Pourri ou pas, il m'a quand même rendu de fiers services. Malgré sa roue voilée qui faisait sortir fréquemment la chaîne du pédalier, je m'ouvrais des perspectives que ne pouvait me permettre la marche. A la vitesse de mes hormones qui suaient de mon corps en mutation, j'ai pu ainsi m'envoler vers des balconnets appétissants. Quelques coups de pédales et je rejoignais Richard pour inscrire dans les pissotières des petites annonces, proposant à des femmes matures que nous espérions nymphomanes de nous initier. J'en avais eu l'idée après avoir lu Voyage au bout de la nuit, quand Louis Ferdinand, alors jeune commis, se faisait chaleureusement accueillir par une dame en peignoir. Secrètement, j'en espérais autant de sa mère qui me rappelait les photos de Pierrette Le Pen reluquées dans Play-Boy à la Maison de la Presse.

Je n'en conserve qu'un seul réel mauvais souvenir. Celui du jour où, sans doute après avoir regardé un film de John Ford à la Dernière Séance, je cherchais à enjamber mon fier destrier pour de nouvelles aventures vers Neuvy, le Grand Ouest moulinois. C'était oublier qu'il était équipé d'une barre centrale qui reliait les cadres avant et arrière. Trente ans après, en y repensant, j'en ai encore les parties intimes qui me remontent à la gorge. Il m'a aussi sauvé la vie plus d'une fois, quand, aidé de mes sorties cyclo sportives qui avaient développé une endurance à toute épreuve, je semais les hard rockeurs qui ne pouvaient pas blairer le curiste que j'étais.

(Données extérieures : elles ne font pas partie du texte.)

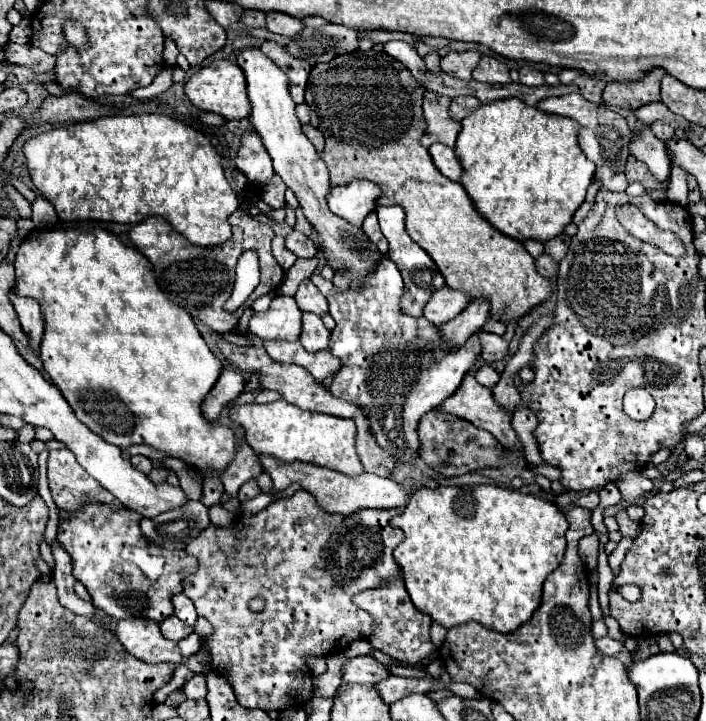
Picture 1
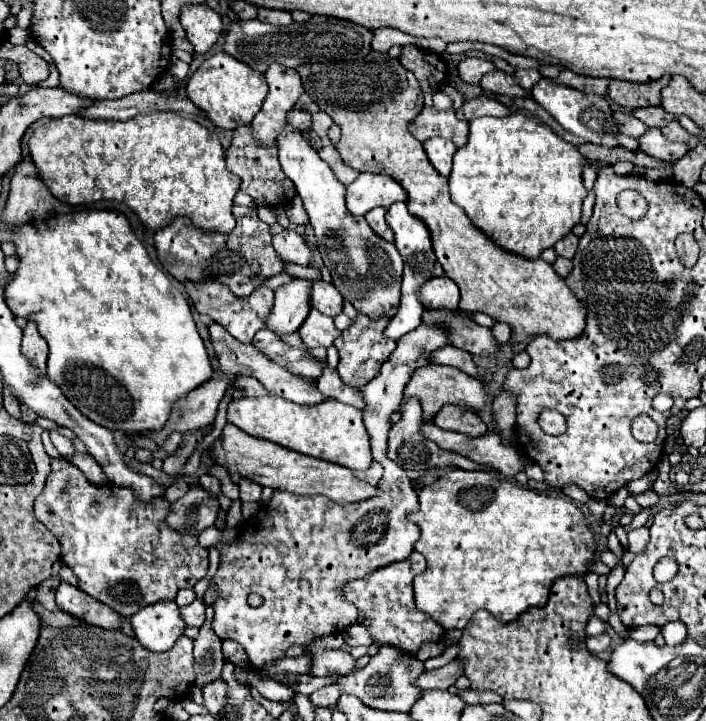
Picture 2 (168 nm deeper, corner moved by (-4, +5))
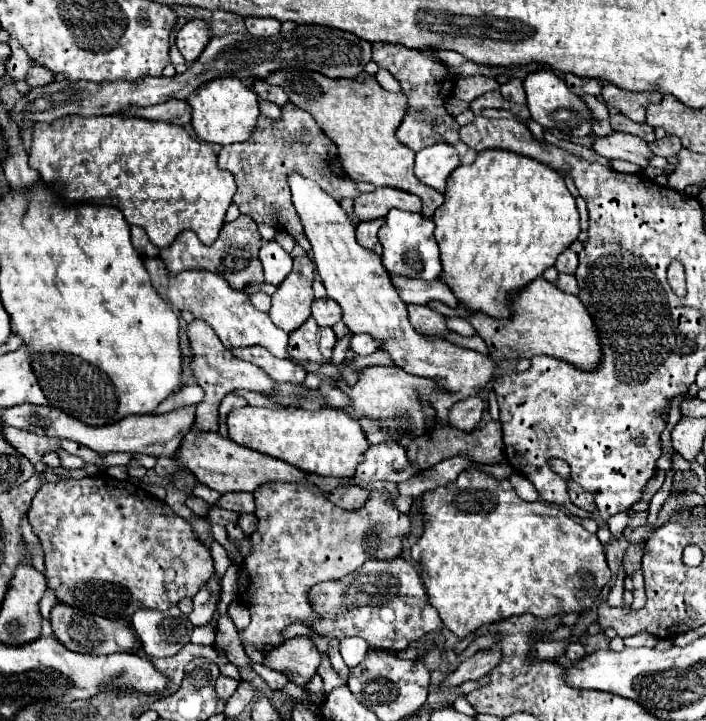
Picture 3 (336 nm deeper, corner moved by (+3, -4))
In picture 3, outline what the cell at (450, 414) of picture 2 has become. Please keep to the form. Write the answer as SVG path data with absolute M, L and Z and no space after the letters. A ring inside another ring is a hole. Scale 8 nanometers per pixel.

Je ne l'ai pas gardé très longtemps. À la fin de ma première, nous devions rejoindre mon papa dans le Nord. Je n'en aurai plus l'utilité. Mon nouveau lycée bousicole se situait à Arras, m'obligeant à prendre le train. Après avoir passé le bac de français et avant que je ne quitte définitivement l'Allier, il termina sa vie jeté du pont Régemortes.